* [WORK ITEM]:
The first line of the data below and every line after it, through the one with "text: (438, 445) -> (843, 739), moved", must be transcribed without change.
BEGIN
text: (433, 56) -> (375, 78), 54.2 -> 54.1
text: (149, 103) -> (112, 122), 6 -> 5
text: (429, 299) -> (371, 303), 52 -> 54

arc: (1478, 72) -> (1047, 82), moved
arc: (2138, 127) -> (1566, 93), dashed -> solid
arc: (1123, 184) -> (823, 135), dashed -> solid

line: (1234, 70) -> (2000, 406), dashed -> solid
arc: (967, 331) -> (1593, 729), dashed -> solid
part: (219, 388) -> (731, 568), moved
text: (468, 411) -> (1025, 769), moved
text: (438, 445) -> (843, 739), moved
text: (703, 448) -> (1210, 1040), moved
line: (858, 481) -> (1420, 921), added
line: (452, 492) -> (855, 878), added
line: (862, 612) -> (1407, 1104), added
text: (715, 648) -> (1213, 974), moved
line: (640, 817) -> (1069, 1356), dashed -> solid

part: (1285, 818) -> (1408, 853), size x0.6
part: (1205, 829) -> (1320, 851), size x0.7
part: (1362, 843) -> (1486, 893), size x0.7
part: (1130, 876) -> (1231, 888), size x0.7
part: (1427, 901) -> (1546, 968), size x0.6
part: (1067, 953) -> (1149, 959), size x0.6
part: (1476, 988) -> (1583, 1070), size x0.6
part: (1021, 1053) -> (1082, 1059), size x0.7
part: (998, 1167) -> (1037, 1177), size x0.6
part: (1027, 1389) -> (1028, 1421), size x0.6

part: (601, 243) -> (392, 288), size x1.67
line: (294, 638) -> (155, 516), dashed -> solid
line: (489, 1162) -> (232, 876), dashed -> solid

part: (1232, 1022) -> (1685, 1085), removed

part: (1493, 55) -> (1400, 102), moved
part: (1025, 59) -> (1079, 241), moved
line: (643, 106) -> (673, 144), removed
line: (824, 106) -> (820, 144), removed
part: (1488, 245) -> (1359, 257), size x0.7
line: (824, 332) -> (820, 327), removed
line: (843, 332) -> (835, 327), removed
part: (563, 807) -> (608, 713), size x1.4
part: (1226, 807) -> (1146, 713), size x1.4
END
* [TASK ANSWER]:
text: (433, 56) -> (375, 78), 54.2 -> 54.1
text: (149, 103) -> (112, 122), 6 -> 5
text: (429, 299) -> (371, 303), 52 -> 54

arc: (1478, 72) -> (1047, 82), moved
arc: (2138, 127) -> (1566, 93), dashed -> solid
arc: (1123, 184) -> (823, 135), dashed -> solid

line: (1234, 70) -> (2000, 406), dashed -> solid
arc: (967, 331) -> (1593, 729), dashed -> solid
part: (219, 388) -> (731, 568), moved
text: (468, 411) -> (1025, 769), moved
text: (438, 445) -> (843, 739), moved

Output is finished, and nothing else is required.